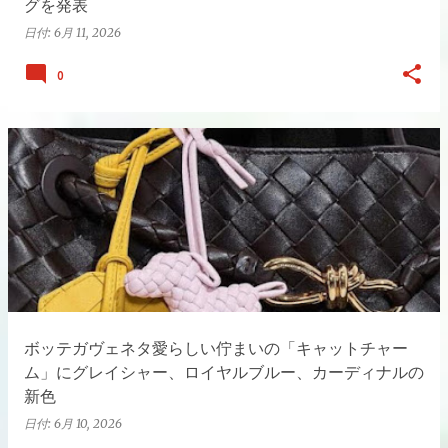
グを発表
日付:
6月 11, 2026
0
ボッテガヴェネタ愛らしい佇まいの「キャットチャー
ム」にグレイシャー、ロイヤルブルー、カーディナルの
新色
日付:
6月 10, 2026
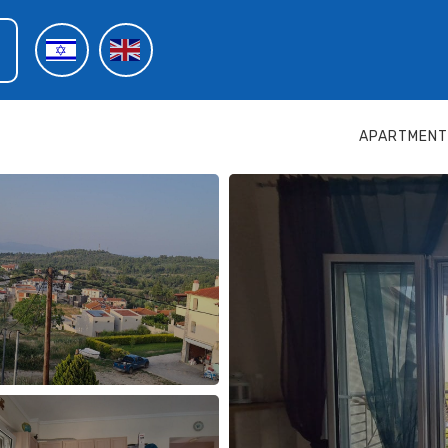
APARTMENT I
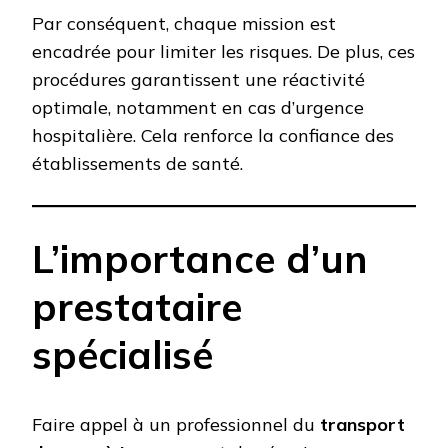
Par conséquent, chaque mission est
encadrée pour limiter les risques. De plus, ces
procédures garantissent une réactivité
optimale, notamment en cas d’urgence
hospitalière. Cela renforce la confiance des
établissements de santé.
L’importance d’un
prestataire
spécialisé
Faire appel à un professionnel du
transport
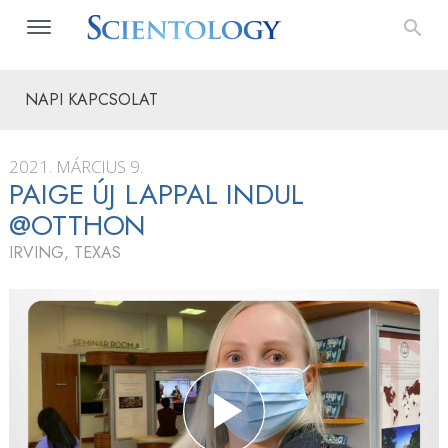
NAPI KAPCSOLAT
2021. MÁRCIUS 9.
PAIGE ÚJ LAPPAL INDUL
@OTTHON
IRVING, TEXAS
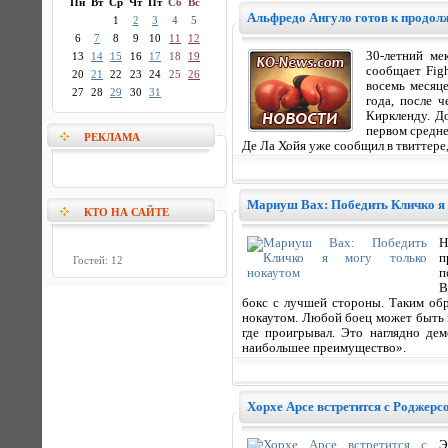
Пн
Вт
Ср
Чт
Пт
Сб
Вс
Альфредо Ангуло готов к продо
1
2
3
4
5
6
7
8
9
10
11
12
30-летний ме
13
14
15
16
17
18
19
сообщает Fig
20
21
22
23
24
25
26
восемь месяц
27
28
29
30
31
года, после 
Киркленду. Д
первом средне
РЕКЛАМА
Де Ла Хойя уже сообщил в твиттере,
Мариуш Вах: Победить Кличко я 
КТО НА САЙТЕ
Н
п
Гостей: 12
п
B
бокс с лучшей стороны. Таким обр
нокаутом. Любой боец может быть н
где проигрывал. Это наглядно дем
наибольшее преимущество».
Хорхе Арсе встретится с Роджерс
Э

= = = = =

* **TASK REQUIREMENTS**
Please retype the material above exactly, and omit its images.

* **TASK SOLUTION**
グを発表
日付:
6月 11, 2026
0
ボッテガヴェネタ愛らしい佇まいの「キャットチャー
ム」にグレイシャー、ロイヤルブルー、カーディナルの
新色
日付:
6月 10, 2026
APARTMENT I
Par conséquent, chaque mission est
encadrée pour limiter les risques. De plus, ces
procédures garantissent une réactivité
optimale, notamment en cas d’urgence
hospitalière. Cela renforce la confiance des
établissements de santé.
L’importance d’un
prestataire
spécialisé
Faire appel à un professionnel du
transport
NAPI KAPCSOLAT
2021. MÁRCIUS 9.
PAIGE ÚJ LAPPAL INDUL
@OTTHON
IRVING, TEXAS
Пн
Вт
Ср
Чт
Пт
Сб
Вс
Альфредо Ангуло готов к продо
1
2
3
4
5
6
7
8
9
10
11
12
30-летний ме
13
14
15
16
17
18
19
сообщает Fig
20
21
22
23
24
25
26
восемь месяц
27
28
29
30
31
года, после 
Киркленду. Д
первом средне
РЕКЛАМА
Де Ла Хойя уже сообщил в твиттере,
Мариуш Вах: Победить Кличко я 
КТО НА САЙТЕ
Н
п
Гостей: 12
п
B
бокс с лучшей стороны. Таким обр
нокаутом. Любой боец может быть н
где проигрывал. Это наглядно дем
наибольшее преимущество».
Хорхе Арсе встретится с Роджерс
Э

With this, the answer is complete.